Start of The data

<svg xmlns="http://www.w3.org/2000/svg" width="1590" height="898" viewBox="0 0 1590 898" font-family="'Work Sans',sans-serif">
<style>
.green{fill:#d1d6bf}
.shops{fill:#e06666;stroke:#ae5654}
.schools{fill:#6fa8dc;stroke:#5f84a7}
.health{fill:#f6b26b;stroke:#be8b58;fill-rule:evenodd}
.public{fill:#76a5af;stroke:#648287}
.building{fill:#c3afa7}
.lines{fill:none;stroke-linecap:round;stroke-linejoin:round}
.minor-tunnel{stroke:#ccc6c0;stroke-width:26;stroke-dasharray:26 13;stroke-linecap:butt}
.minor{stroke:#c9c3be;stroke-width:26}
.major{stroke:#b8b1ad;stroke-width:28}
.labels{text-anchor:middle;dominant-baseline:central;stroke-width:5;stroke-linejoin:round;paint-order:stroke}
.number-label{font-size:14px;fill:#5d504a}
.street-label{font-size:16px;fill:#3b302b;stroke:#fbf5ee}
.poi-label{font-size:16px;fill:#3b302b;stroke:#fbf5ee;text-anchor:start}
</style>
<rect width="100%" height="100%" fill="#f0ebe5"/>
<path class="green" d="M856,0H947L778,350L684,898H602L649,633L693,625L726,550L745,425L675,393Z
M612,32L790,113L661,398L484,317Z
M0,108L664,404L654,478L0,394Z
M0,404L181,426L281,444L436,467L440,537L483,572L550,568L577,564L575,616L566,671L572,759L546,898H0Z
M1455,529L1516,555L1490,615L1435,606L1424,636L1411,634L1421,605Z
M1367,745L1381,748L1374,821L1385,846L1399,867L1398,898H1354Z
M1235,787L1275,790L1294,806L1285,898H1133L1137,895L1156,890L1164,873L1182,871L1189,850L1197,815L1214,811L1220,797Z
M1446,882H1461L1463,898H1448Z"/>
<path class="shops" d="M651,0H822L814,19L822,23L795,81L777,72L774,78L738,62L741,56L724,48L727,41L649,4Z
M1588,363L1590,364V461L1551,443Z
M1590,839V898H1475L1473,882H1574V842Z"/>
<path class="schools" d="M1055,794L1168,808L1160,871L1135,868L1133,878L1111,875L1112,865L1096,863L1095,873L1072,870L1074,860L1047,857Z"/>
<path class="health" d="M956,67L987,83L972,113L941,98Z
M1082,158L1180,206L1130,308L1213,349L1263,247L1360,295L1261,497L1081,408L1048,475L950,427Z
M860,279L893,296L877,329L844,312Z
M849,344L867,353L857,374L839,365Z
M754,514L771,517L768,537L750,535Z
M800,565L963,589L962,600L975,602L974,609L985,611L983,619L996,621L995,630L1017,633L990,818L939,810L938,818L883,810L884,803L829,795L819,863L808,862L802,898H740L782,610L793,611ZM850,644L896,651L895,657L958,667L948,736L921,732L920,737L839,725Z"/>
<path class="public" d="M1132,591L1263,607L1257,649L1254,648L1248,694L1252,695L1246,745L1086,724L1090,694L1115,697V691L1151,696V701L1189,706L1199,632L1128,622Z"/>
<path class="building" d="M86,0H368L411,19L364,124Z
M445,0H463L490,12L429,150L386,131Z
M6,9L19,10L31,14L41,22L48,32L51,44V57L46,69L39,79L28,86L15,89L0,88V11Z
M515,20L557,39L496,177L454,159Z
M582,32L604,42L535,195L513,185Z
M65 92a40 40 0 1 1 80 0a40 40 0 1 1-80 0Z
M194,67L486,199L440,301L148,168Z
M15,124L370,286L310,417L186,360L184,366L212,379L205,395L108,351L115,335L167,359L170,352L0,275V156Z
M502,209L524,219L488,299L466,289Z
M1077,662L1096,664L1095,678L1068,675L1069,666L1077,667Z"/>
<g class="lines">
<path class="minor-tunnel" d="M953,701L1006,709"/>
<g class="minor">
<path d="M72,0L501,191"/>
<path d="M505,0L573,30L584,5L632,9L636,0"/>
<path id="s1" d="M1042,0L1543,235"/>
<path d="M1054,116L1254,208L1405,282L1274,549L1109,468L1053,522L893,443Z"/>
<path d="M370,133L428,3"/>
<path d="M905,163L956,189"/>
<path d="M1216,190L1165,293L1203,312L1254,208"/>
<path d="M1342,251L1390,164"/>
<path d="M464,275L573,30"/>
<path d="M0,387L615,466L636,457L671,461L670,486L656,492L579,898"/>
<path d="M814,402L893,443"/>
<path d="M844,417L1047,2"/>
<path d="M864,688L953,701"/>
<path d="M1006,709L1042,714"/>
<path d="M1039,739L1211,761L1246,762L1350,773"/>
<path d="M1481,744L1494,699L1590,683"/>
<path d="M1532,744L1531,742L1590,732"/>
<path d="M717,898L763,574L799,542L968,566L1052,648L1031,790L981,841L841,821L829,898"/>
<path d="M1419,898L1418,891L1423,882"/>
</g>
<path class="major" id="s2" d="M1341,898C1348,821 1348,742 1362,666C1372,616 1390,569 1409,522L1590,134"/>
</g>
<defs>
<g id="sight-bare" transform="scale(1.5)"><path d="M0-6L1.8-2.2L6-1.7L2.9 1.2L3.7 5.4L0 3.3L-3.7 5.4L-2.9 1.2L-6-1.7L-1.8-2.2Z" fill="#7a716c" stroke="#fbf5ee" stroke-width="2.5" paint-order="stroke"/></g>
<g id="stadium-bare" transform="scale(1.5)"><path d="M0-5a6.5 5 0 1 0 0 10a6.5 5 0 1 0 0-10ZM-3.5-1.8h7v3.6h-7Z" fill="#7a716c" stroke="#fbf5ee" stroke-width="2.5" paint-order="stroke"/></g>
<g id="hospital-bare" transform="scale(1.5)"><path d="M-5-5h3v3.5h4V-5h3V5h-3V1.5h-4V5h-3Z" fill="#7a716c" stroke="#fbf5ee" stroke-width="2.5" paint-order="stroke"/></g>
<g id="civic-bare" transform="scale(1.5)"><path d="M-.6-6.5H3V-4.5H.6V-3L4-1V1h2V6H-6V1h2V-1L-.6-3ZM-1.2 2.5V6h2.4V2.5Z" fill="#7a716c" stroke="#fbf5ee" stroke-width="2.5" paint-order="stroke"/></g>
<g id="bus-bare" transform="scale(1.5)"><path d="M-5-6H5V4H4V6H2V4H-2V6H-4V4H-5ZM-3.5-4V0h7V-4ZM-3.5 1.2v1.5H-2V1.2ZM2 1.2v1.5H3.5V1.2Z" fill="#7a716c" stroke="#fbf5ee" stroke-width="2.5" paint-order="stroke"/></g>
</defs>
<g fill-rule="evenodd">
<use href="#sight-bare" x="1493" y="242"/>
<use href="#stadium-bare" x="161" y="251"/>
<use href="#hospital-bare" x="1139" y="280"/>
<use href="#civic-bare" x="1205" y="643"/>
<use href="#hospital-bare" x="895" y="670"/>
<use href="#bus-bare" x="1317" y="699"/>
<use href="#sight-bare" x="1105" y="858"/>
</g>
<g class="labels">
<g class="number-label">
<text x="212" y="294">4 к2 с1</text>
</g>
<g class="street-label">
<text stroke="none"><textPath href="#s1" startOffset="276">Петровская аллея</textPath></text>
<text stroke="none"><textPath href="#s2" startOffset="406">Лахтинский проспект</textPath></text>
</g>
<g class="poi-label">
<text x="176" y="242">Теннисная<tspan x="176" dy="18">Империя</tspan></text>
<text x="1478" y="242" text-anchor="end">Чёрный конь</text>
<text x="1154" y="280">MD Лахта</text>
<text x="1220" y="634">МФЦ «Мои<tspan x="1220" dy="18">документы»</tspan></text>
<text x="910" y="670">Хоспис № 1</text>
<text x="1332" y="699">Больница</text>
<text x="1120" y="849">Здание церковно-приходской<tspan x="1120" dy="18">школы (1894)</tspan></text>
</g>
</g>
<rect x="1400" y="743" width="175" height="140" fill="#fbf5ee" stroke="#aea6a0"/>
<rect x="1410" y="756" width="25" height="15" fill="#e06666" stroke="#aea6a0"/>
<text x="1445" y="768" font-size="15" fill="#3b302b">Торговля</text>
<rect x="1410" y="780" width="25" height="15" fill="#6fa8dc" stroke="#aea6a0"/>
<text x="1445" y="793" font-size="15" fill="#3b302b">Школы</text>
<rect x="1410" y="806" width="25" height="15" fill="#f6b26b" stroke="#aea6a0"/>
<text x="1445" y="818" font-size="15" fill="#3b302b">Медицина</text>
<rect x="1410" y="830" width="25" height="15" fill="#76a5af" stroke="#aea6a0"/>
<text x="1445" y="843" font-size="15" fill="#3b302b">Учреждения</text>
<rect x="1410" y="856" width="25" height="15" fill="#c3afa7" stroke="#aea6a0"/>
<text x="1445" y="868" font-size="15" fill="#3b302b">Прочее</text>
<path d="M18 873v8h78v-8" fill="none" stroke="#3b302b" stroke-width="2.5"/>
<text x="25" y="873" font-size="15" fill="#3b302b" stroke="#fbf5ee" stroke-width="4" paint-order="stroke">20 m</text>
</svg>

End of The data

Read the entries and pick out all lines that include the word "linecap".

.lines{fill:none;stroke-linecap:round;stroke-linejoin:round}
.minor-tunnel{stroke:#ccc6c0;stroke-width:26;stroke-dasharray:26 13;stroke-linecap:butt}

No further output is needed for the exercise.